■ 3日(土)。昨日とはうってかわって寒い。昼に知人の芝居を観劇。前日まで開演が14時だとばかり思っていたのだけどほんとは15時だった。無事、開演には間に合ったけど終わったらすぐに仕事に行かなければならなかった。劇場を後にしようとしたとき、運良く顔見知りの役者さんが外に出てきてくれたので少し挨拶をしてそのまま仕事へ。こういうとき焦るのは情けない。
■ 役者が複数人、舞台上で入り混じって台詞を言う時、台詞がピタリと合うタイミングの気持ちよさよりも、その入り混じった全部の音のバランスが心地良いかどうかのほうが僕には気になる。一つの台詞をきちんと聞き取ろうとするとどうしても他の台詞が邪魔に感じられるけど、もう意味やストーリーはおいといて、発せられる台詞すべてを一つの音楽だとして耳に届く心地よさを重視しようとすると、役者が発する声そのものに意識がいき、その声の魅力や他の役者の声と合わさる時のバランスが気になってくる。まぁ、こういう観かたはかなり偏っているとは思うけど。一人、僕にはとても心地良い声の方がいた。台詞として発せられているのにそういう感じがしない。強すぎないし、弱いわけでもない。他の人の声と重なっても嫌な感じにならない。うまく調和される。おそらくその方自身ものすごく注意を払ってバランスをとっているのではないか。とにかく僕にはその方の声がとても心地よかった。
■ 昨夜放送していた『虎の門』の井筒監督のコーナー『こち虎自腹じゃ』で話題の『ダヴィンチ・コード』が取り上げられていた。映画自体の評価はおいといて、その後のスタジオトークで井筒監督が放送時間が押していたのにも関わらず、慎重に言葉を選びながら「なぜ、この映画が今、ハリウッドで作られたのか」ということを語っていたのが興味深かった。確かに、僕自身キリスト教とは無縁だし、多くの日本人にとってこの作品は単なる謎解きミステリーのように見られている印象を受けるけど、西欧の社会ではもっと別の意味で受け止められているはずだ。作品が提示する謎が正しいかどうかはともかく、こういった形でキリスト教に波紋を投げかけることがそもそもタブーのようなものだったのではないのか。しかし、それが踏み込まれた。そこにはビジネスが絡んでくるのは当然だろうし、ハリウッドといえばことさらその印象は強いものの、果たしてビジネスだけなのかと思う。漠然としたことだし、こういうことを推論でしゃべるのは軽率なのだろうけど、ハリウッドの業界にはユダヤ人投資家が多いと聞く。とすると、賛否あれキリスト教に波紋を投じる作品を作ることに彼らの投資が関わっているのだとすれば、今、この時代にこの映画がハリウッドで作られたことにはまた別の意味が出現するのではないのか。この映画自体にはまったく興味はないけど、今、この映画を取り巻くもっと全体的なことが気にかかる。
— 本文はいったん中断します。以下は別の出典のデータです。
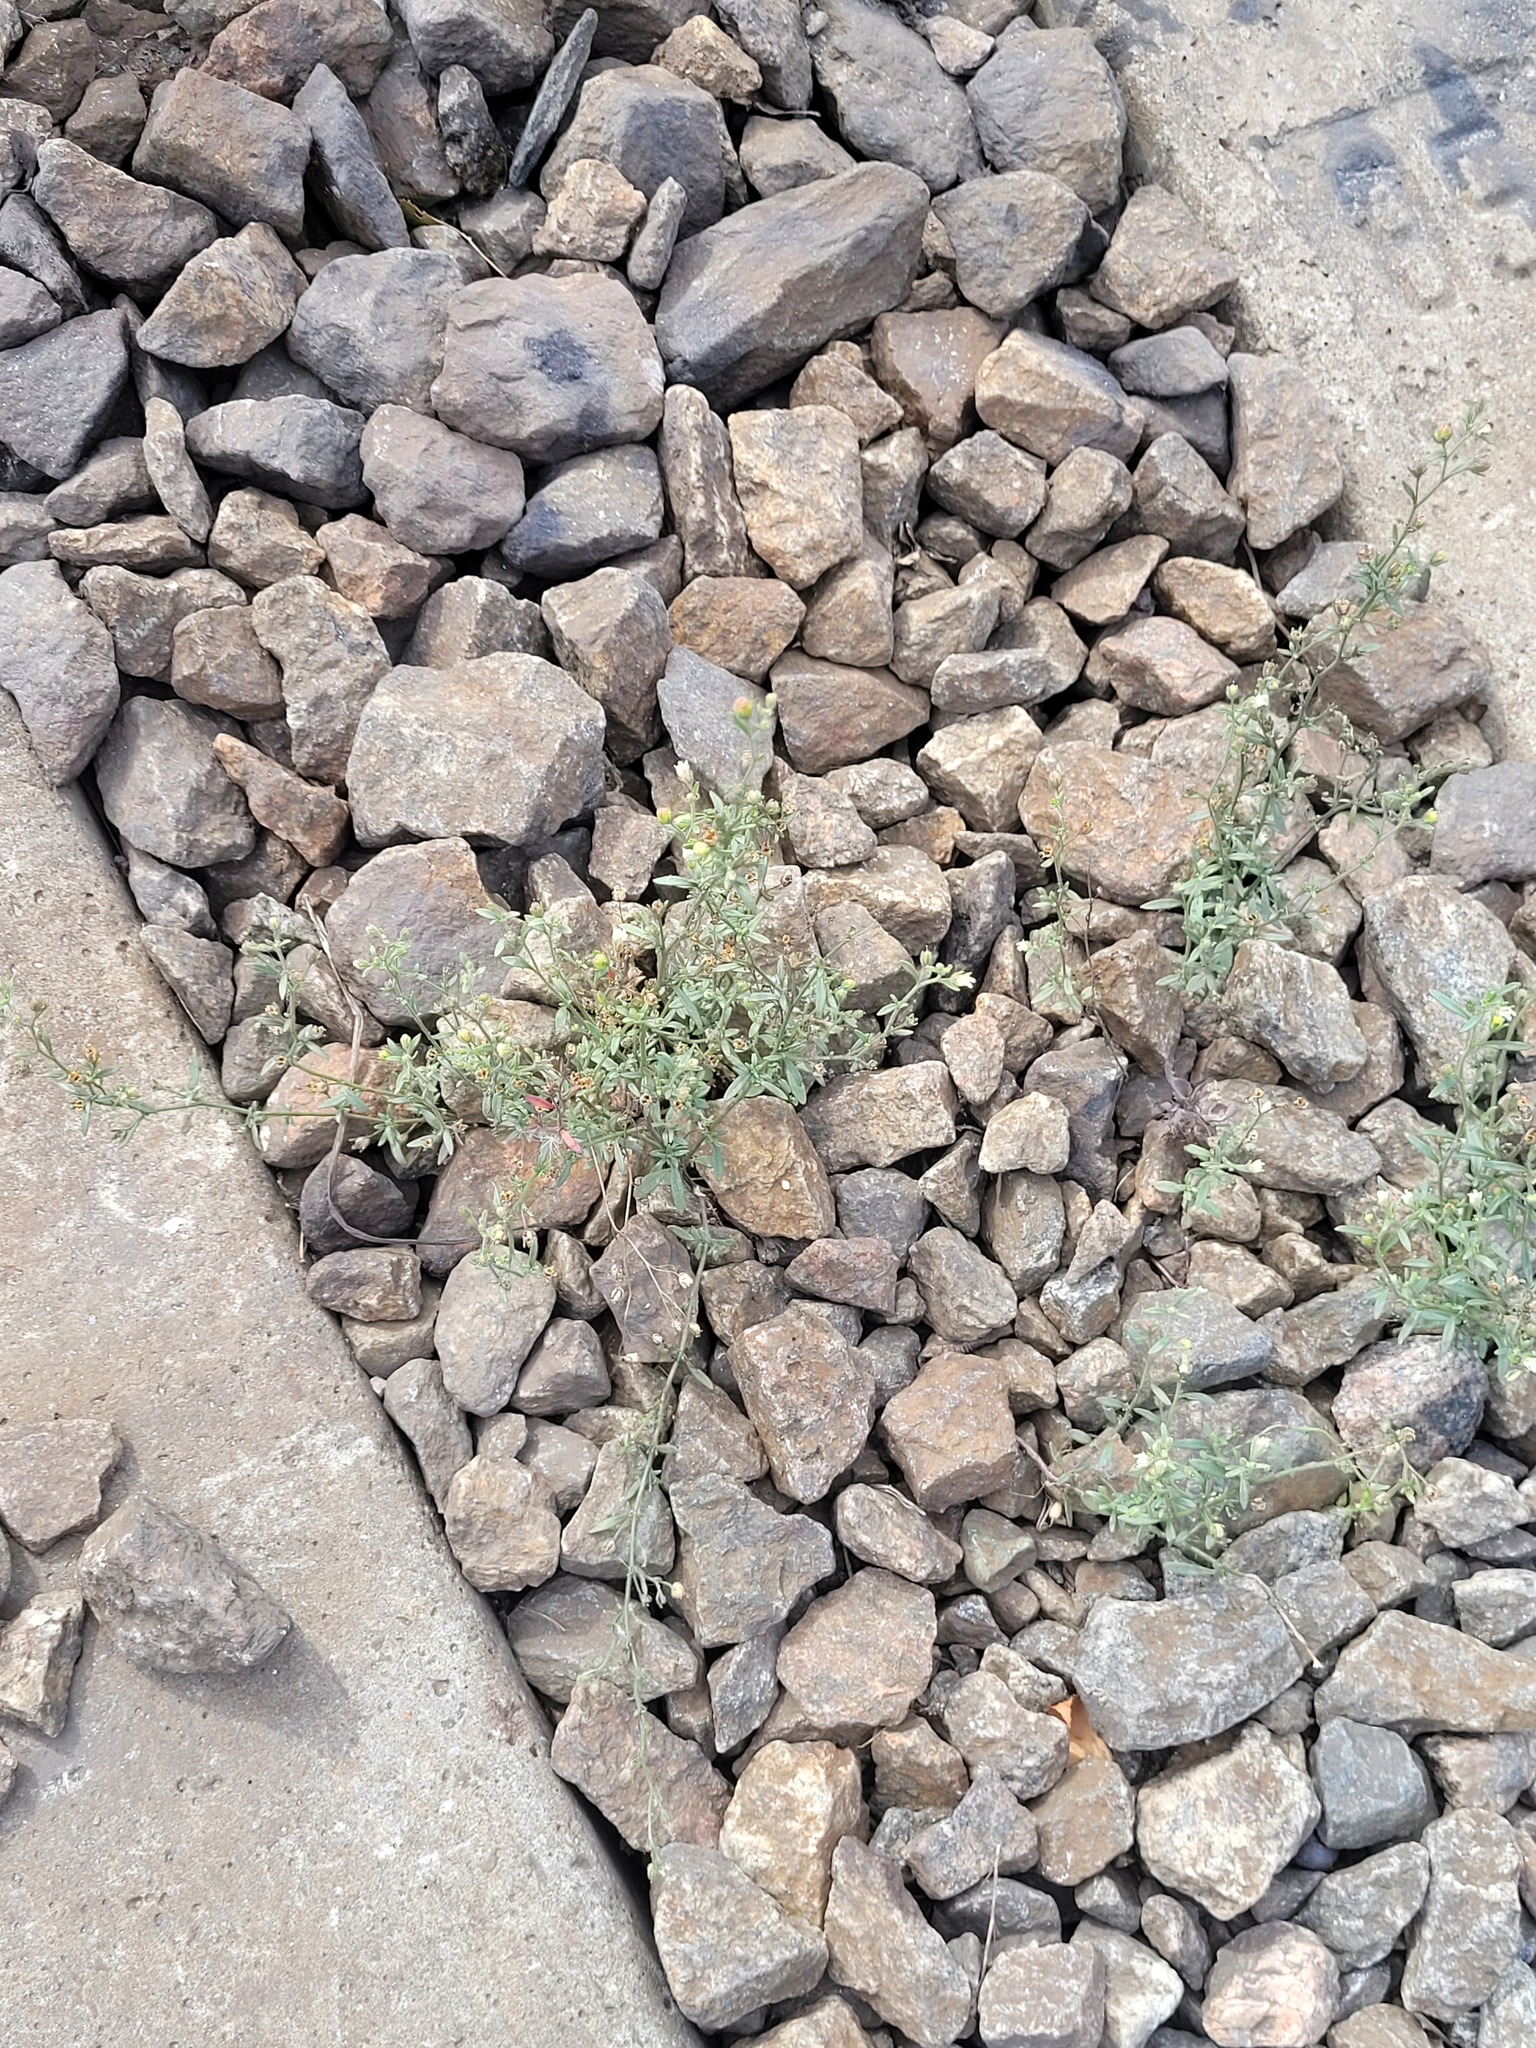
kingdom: Plantae
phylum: Tracheophyta
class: Magnoliopsida
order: Lamiales
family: Plantaginaceae
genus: Chaenorhinum
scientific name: Chaenorhinum minus
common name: Dwarf snapdragon
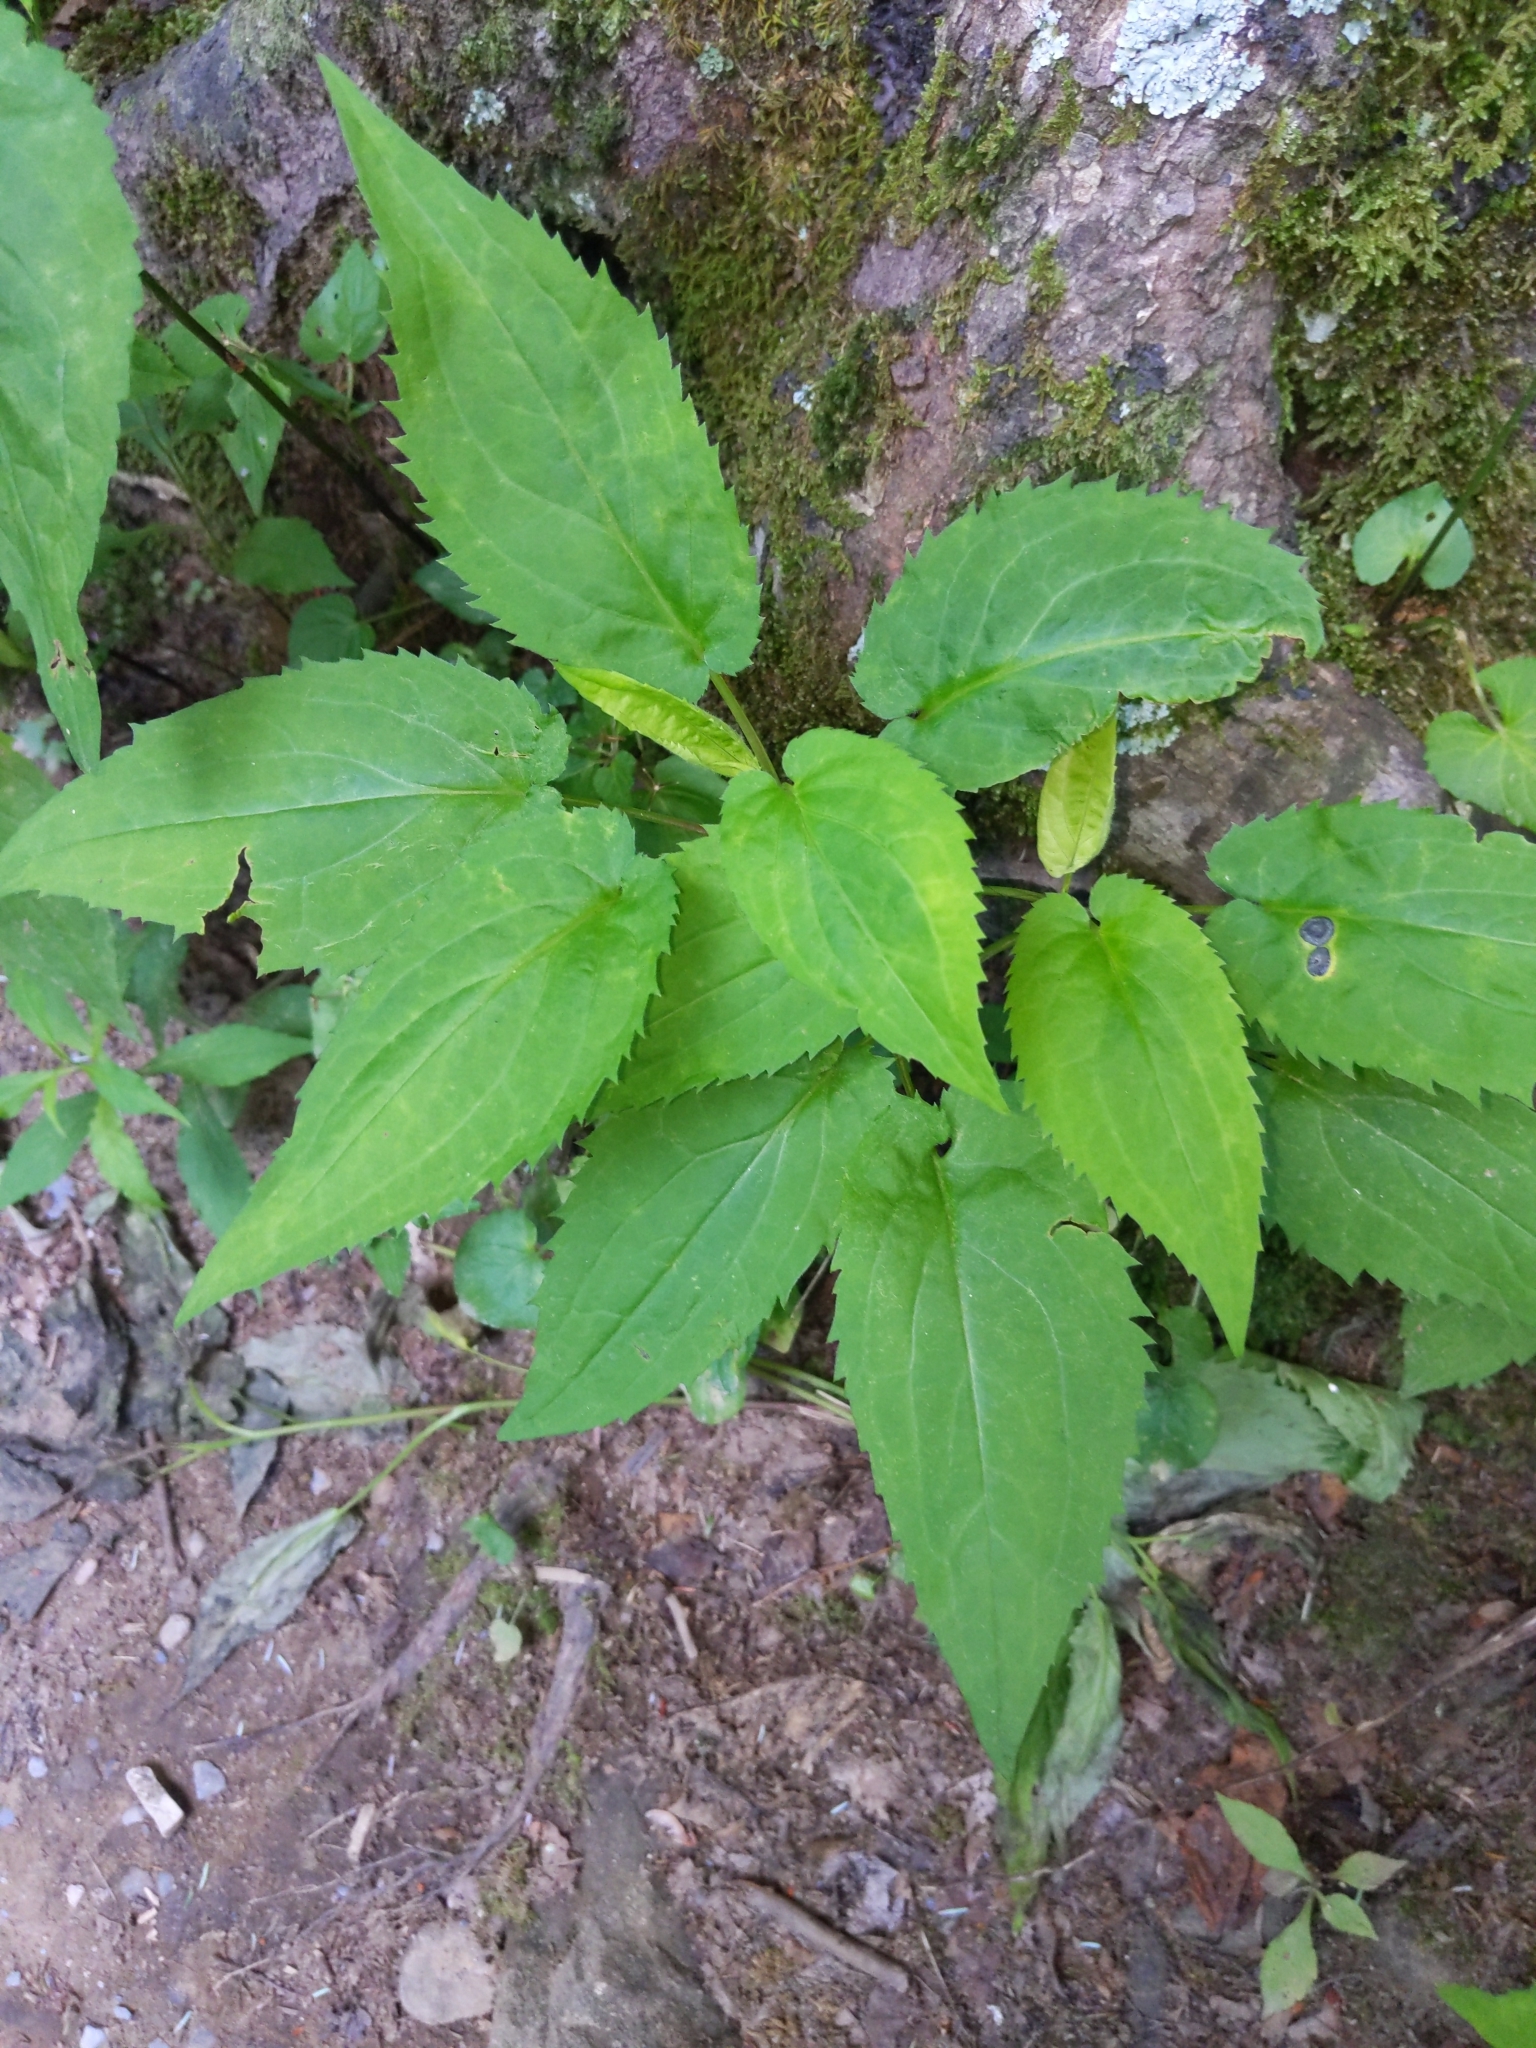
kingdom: Plantae
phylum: Tracheophyta
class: Magnoliopsida
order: Asterales
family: Asteraceae
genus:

■ ところで、イッセー尾形さんが主演したアレクサンドル・ソクーロフ監督の『太陽』は銀座シネパトスで8月から公開されることが決まっているそうな。これがどういう波紋を投げかけるのかは判らないけど、少なくともこの国では『ダヴィンチ・コード』よりは話題になるべき作品だと思うのだけど。なにより僕は作品としてこの映画に興味がある。